- Location of California Hot Springs in Tulare County, California.
- California Hot Springs, California Location within California California Hot Springs, California Location within the United States
- Coordinates: 35°52′49″N 118°40′25″W﻿ / ﻿35.88028°N 118.67361°W
- Country: United States
- State: California
- County: Tulare

Area
- • Total: 0.90 sq mi (2.33 km^{2})
- • Land: 0.90 sq mi (2.33 km^{2})
- • Water: 0 sq mi (0.00 km^{2}) 0%
- Elevation: 3,081 ft (939 m)

Population (2020)
- • Total: 50
- • Density: 55.5/sq mi (21.41/km^{2})
- Time zone: UTC-8 (Pacific (PST))
- • Summer (DST): UTC-7 (PDT)
- ZIP code: 93207
- Area code: 559
- GNIS feature IDs: 1660419; 2585404

= California Hot Springs, California =

California Hot Springs, formerly Deer Creek Hot Springs, is a census-designated place in Tulare County, California, United States. California Hot Springs is 20 mi east of Ducor. California Hot Springs has a post office with ZIP code 93207. The population was 50 at the 2020 census, up from 37 at the 2010 census.

==History==
The hot springs for which the town is named were renowned by native Yokuts Indians for their supposed curative properties. Resorts have existed in the area, formerly known as Deer Creek Hot Springs, since the 1880s. The large Hotel Del Venado was built near the hot springs in 1902. A commercial center, swimming pool and therapeutic center were added in the 1920s. The hotel burnt down in 1932, as did the commercial center in 1968. The facility remained abandoned until restorations were undertaken in the mid-1980s.

==Geography==
According to the United States Census Bureau, the CDP covers an area of 0.7 square miles (1.9 km^{2}), all of it land.
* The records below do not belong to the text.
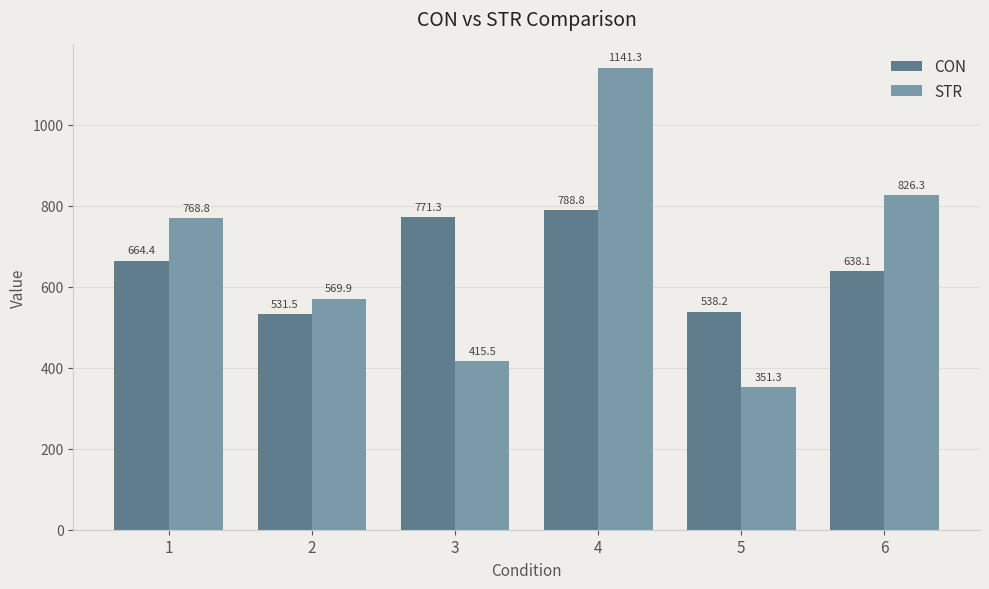

Which label corresponds to the largest value in the chart?

4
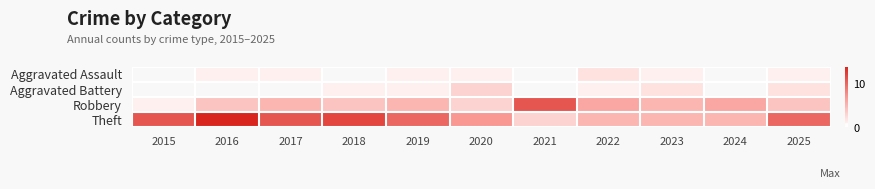

List the series in order of their overall mean, lowest first.

Aggravated Assault, Aggravated Battery, Robbery, Theft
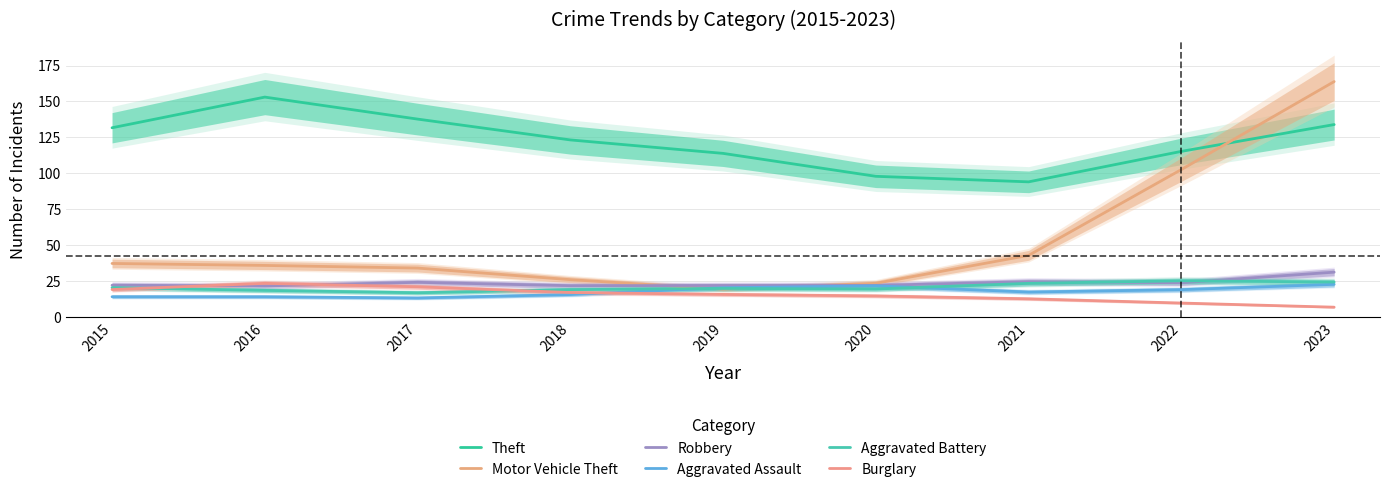

Reading left to right, extract all data points from this chart.

Theft: 2015=131.7	2016=153.1	2017=137.7	2018=123.3	2019=113.9	2020=98.0	2021=94.1	2022=115.3	2023=133.9
Motor Vehicle Theft: 2015=37.3	2016=36.0	2017=34.1	2018=26.1	2019=19.4	2020=23.5	2021=43.0	2022=102.7	2023=163.8
Robbery: 2015=22.2	2016=21.7	2017=24.2	2018=21.9	2019=22.0	2020=22.1	2021=24.7	2022=23.9	2023=31.3
Aggravated Assault: 2015=14.2	2016=14.2	2017=13.3	2018=15.7	2019=20.4	2020=21.8	2021=17.5	2022=19.1	2023=22.8
Aggravated Battery: 2015=20.5	2016=18.6	2017=17.0	2018=19.1	2019=20.0	2020=19.6	2021=23.5	2022=25.3	2023=24.4
Burglary: 2015=19.2	2016=23.5	2017=21.1	2018=17.1	2019=15.8	2020=14.8	2021=12.8	2022=9.8	2023=6.9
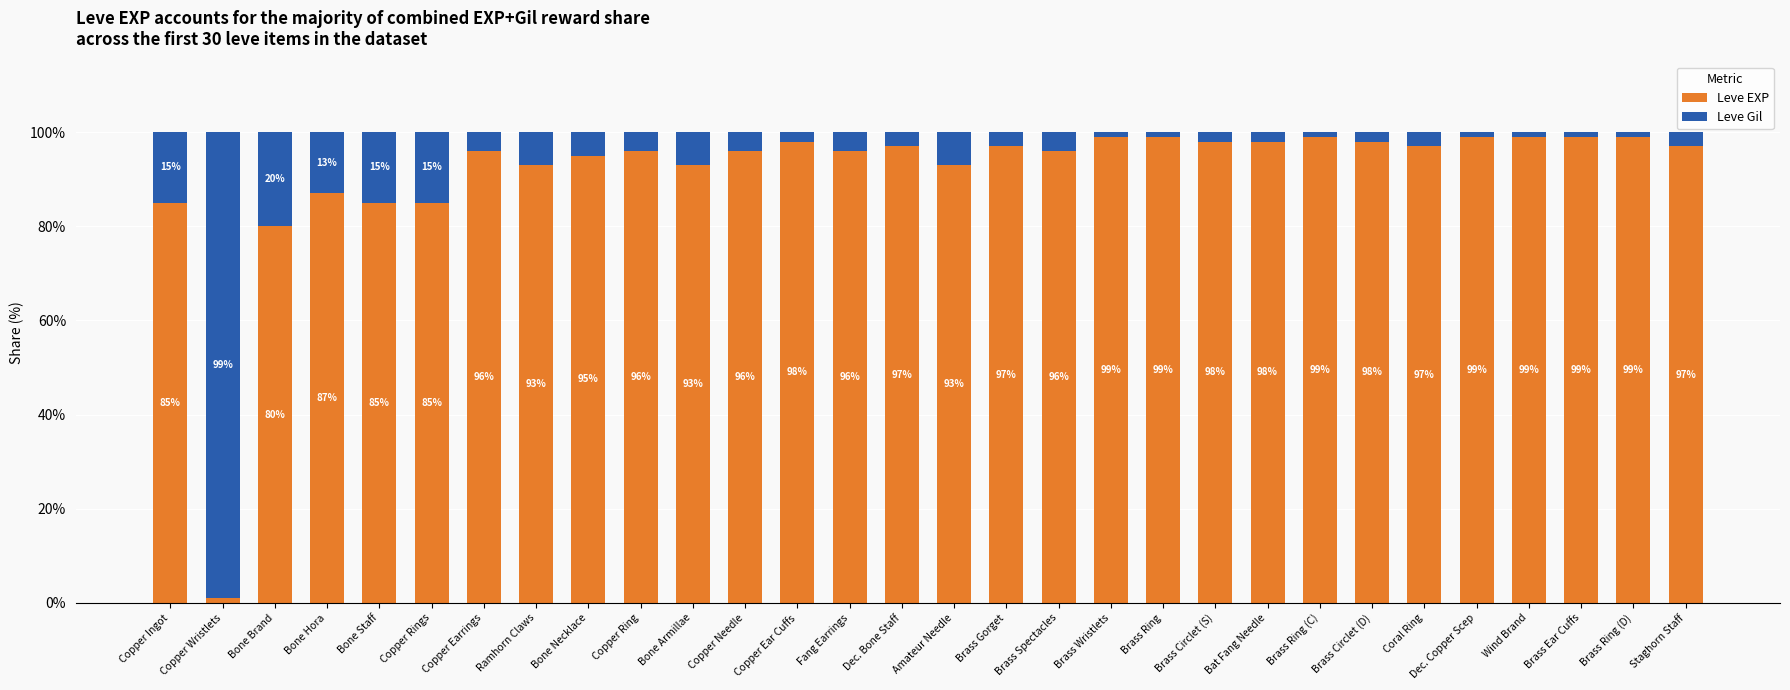

What is the difference between the second highest and minimum values in the Leve EXP series?

98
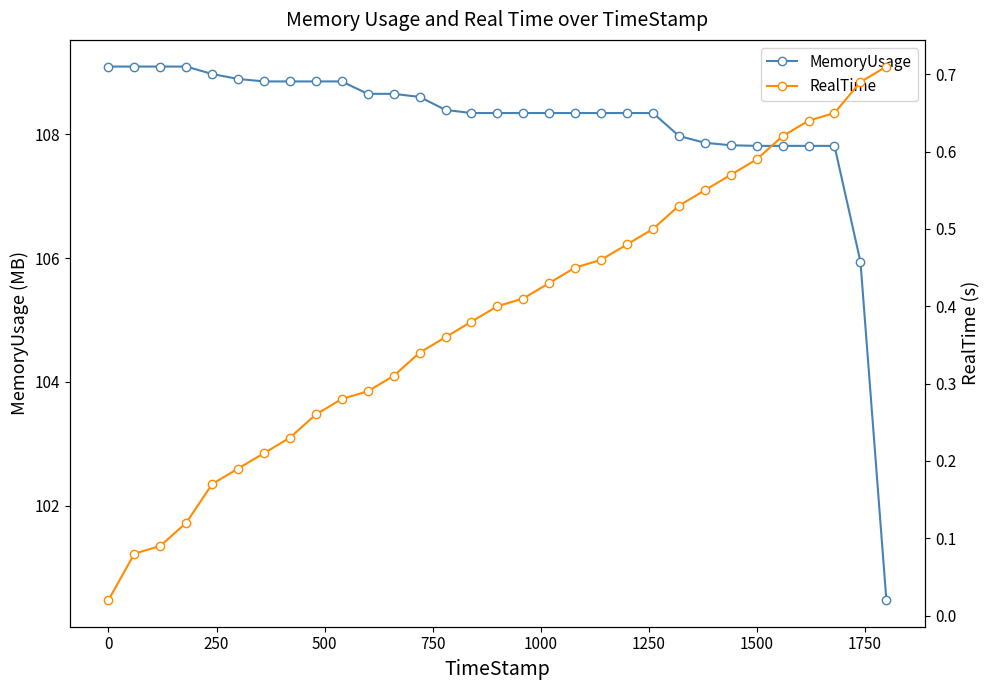

Rank the series by their average value, from highest to lowest.

MemoryUsage, RealTime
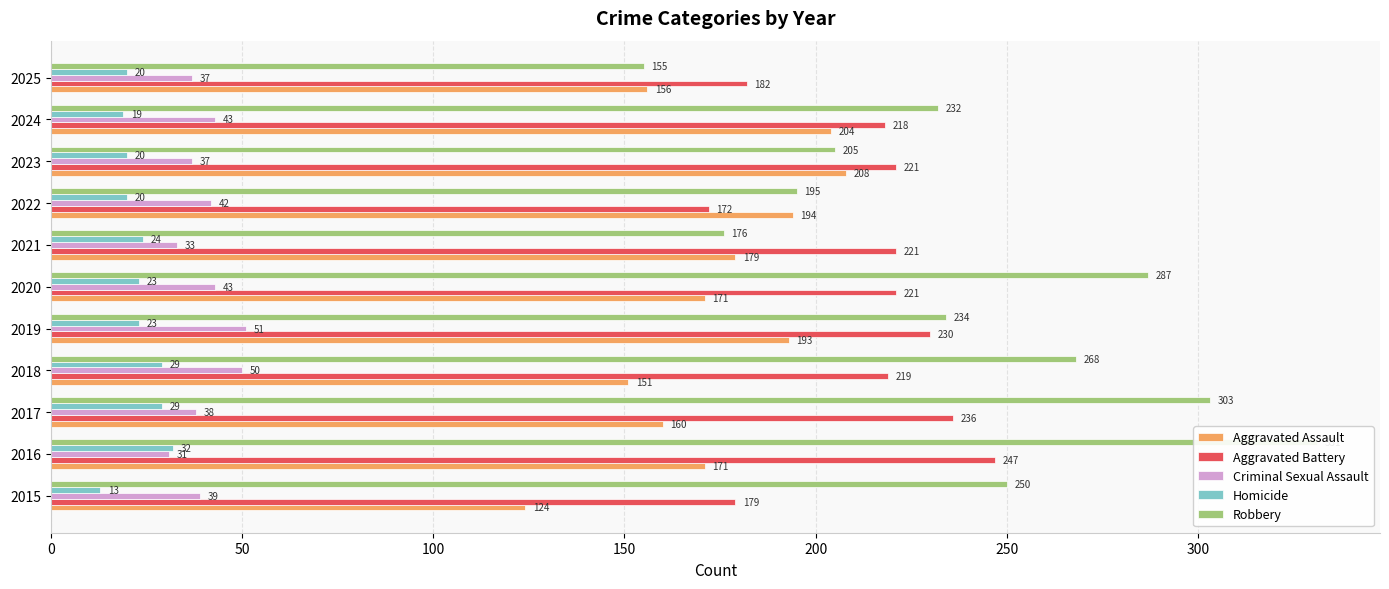

What is the sum of all Aggravated Battery values?

2346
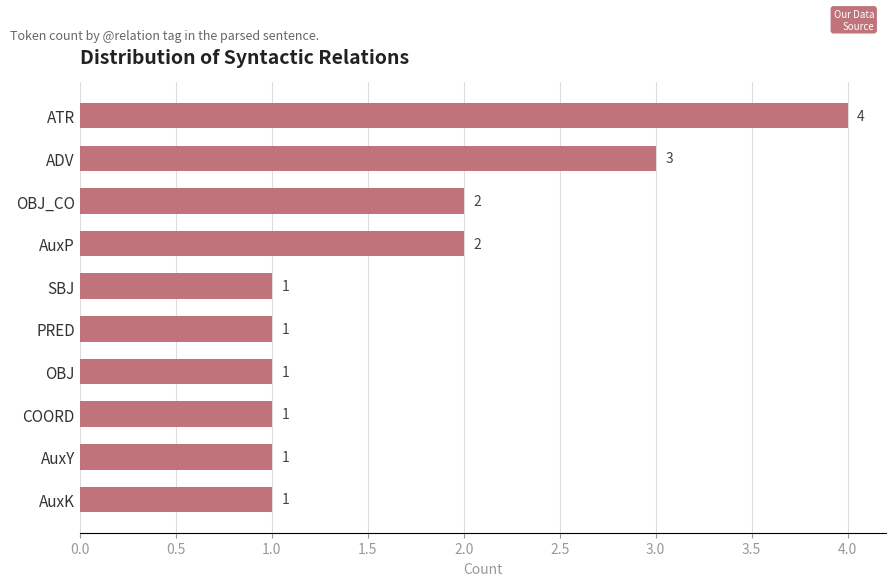

What is the average value?

2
According to a U.S. government geologist in 1915, California Hot Springs is "about 35 miles southeast of Porterville. Four springs here issue at points 5 to 20 yards apart along the southern bank of Deer Creek Canyon, 20 or 30 feet above the stream bed. This group yields about 35 gallons a minute of water 120° to 126° in temperature. Half a mile upstream on the northern side of the creek, another group of one main and two minor springs discharges about one-third as much water at a tempera- ture of 105°. All of the springs are noticeably sulphureted, but they are not highly mineralized. Within the last few years a company of investors had made extensive improvements here. In 1908 a frame hotel and annex provided accommodations for about 100 people, and small cottages and tents erected in an ample camp ground near by have sheltered several hundred people at one time."

==Demographics==

Historical population
| Census | Pop. | Note | %± |
| 2010 | 37 |  | — |
| 2020 | 50 |  | 35.1% |
U.S. Decennial Census 1850–1870 1880-1890 1900 1910 1920 1930 1940 1950 1960 1970 1980 1990 2000 2010

===2020 census===

As of the 2020 census, California Hot Springs had a population of 50. The median age was 66.5 years. 12.0% of residents were under the age of 18 and 58.0% of residents were 65 years of age or older. For every 100 females there were 92.3 males, and for every 100 females age 18 and over there were 69.2 males age 18 and over.

0.0% of residents lived in urban areas, while 100.0% lived in rural areas.

There were 28 households in California Hot Springs, of which 10.7% had children under the age of 18 living in them. Of all households, 64.3% were married-couple households, 21.4% were households with a male householder and no spouse or partner present, and 14.3% were households with a female householder and no spouse or partner present. About 25.0% of all households were made up of individuals and 14.2% had someone living alone who was 65 years of age or older.

There were 62 housing units, of which 54.8% were vacant. The homeowner vacancy rate was 11.1% and the rental vacancy rate was 0.0%.

Racial composition as of the 2020 census
| Race | Number | Percent |
|---|---|---|
| White | 47 | 94.0% |
| Black or African American | 0 | 0.0% |
| American Indian and Alaska Native | 0 | 0.0% |
| Asian | 1 | 2.0% |
| Native Hawaiian and Other Pacific Islander | 0 | 0.0% |
| Some other race | 1 | 2.0% |
| Two or more races | 1 | 2.0% |
| Hispanic or Latino (of any race) | 2 | 4.0% |

===2010 census===
California Hot Springs first appeared as a census designated place in the 2010 U.S. census.

==Education==
It is in the Hot Springs Elementary School District and the Porterville Unified School District for grades 9–12.